(WHAT TO DO): List every line in this data where the string "rule" occurs.

--

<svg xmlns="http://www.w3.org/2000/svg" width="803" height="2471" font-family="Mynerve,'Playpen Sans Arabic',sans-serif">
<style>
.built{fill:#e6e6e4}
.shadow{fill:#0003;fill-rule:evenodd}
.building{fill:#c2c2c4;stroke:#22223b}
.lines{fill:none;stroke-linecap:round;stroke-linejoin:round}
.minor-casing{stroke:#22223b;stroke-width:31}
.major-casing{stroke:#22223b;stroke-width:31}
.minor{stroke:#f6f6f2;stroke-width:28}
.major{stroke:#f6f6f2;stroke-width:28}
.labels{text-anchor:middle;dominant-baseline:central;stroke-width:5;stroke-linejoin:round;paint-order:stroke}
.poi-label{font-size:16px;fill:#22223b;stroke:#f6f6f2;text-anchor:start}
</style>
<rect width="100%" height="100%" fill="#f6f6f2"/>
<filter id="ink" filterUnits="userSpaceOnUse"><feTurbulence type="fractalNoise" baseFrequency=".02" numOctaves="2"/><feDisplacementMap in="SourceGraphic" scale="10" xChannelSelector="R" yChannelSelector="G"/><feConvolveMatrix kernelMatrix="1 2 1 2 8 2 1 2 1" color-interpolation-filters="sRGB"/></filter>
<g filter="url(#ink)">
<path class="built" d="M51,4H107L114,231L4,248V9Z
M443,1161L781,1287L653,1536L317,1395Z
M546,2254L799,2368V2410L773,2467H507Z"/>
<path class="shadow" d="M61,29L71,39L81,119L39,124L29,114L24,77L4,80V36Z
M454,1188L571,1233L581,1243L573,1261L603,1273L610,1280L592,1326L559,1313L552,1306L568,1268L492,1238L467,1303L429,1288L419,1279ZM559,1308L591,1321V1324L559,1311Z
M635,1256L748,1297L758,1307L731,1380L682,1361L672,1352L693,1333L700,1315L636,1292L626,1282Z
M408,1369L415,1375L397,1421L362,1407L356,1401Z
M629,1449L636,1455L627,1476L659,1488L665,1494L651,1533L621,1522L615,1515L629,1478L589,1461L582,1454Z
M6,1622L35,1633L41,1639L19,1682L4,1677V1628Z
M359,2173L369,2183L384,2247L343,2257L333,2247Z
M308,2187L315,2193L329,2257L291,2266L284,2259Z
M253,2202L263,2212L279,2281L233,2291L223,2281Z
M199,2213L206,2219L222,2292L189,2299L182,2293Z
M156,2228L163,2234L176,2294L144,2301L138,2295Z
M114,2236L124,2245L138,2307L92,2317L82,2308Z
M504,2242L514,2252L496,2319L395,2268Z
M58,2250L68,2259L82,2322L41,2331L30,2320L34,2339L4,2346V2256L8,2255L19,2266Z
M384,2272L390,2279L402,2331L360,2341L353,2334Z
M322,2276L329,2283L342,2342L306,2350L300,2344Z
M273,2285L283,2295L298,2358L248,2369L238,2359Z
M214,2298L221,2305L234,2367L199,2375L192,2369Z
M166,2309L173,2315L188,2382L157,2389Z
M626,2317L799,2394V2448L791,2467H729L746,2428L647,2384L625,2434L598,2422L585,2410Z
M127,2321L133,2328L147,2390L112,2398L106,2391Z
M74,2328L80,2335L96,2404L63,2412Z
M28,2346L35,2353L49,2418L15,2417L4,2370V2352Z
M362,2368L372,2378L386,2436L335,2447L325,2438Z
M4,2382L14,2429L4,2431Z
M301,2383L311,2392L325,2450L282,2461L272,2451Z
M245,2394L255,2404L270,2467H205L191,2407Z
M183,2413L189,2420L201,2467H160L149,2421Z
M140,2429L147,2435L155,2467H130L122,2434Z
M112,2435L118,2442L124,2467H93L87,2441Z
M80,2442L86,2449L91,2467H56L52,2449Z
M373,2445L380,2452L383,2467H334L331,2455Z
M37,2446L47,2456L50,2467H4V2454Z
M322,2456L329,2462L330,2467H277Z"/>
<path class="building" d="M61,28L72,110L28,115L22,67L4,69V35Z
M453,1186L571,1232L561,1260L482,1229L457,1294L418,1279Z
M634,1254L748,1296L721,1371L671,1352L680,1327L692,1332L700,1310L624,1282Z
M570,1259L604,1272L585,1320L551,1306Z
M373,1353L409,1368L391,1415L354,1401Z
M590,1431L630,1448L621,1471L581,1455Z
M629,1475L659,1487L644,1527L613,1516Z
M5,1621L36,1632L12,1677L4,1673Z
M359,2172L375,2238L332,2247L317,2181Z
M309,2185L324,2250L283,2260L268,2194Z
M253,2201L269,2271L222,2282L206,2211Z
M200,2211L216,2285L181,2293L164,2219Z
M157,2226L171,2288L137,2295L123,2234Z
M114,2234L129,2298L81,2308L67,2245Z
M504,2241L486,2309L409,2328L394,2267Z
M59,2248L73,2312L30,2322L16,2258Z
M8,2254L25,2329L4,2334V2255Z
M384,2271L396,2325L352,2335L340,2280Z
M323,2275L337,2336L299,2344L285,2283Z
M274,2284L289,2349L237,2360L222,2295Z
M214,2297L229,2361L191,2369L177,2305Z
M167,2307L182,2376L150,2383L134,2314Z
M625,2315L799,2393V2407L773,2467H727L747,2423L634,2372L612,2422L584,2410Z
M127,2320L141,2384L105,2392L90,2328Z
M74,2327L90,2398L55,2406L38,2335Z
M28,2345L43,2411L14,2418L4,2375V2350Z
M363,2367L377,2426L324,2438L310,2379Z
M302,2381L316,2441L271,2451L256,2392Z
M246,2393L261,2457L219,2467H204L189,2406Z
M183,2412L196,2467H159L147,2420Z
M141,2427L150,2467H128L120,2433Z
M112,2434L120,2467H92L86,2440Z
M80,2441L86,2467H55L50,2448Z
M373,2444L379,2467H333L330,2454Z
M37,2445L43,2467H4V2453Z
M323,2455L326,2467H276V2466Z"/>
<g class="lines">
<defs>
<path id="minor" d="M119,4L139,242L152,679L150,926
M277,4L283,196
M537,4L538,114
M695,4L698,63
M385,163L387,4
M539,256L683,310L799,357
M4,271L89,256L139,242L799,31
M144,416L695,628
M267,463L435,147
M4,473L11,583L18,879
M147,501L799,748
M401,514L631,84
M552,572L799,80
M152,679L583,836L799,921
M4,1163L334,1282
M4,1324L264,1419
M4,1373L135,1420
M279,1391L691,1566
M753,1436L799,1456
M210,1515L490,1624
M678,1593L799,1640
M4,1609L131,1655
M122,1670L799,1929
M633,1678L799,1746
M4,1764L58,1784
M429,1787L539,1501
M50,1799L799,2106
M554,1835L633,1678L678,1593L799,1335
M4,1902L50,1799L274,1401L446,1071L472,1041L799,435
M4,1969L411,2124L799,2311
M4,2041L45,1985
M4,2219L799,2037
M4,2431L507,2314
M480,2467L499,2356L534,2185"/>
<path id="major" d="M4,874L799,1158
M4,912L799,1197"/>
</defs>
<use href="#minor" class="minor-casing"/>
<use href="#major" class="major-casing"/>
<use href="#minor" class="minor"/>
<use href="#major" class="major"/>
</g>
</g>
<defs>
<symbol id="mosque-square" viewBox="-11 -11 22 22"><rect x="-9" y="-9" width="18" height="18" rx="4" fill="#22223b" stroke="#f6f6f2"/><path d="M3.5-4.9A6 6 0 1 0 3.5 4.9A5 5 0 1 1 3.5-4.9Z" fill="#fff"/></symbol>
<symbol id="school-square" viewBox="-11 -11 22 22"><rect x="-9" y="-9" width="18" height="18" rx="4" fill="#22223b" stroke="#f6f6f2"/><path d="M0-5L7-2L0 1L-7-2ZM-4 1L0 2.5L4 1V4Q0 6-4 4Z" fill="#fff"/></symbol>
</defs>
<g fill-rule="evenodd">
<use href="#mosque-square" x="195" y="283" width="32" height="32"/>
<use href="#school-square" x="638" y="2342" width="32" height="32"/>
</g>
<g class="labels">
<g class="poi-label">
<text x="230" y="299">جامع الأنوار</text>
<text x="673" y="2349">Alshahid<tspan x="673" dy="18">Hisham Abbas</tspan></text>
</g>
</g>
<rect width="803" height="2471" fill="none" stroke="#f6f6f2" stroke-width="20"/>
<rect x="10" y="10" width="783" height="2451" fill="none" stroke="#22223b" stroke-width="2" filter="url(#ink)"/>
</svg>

--

(EXPECTED OUTPUT):
.shadow{fill:#0003;fill-rule:evenodd}
<g fill-rule="evenodd">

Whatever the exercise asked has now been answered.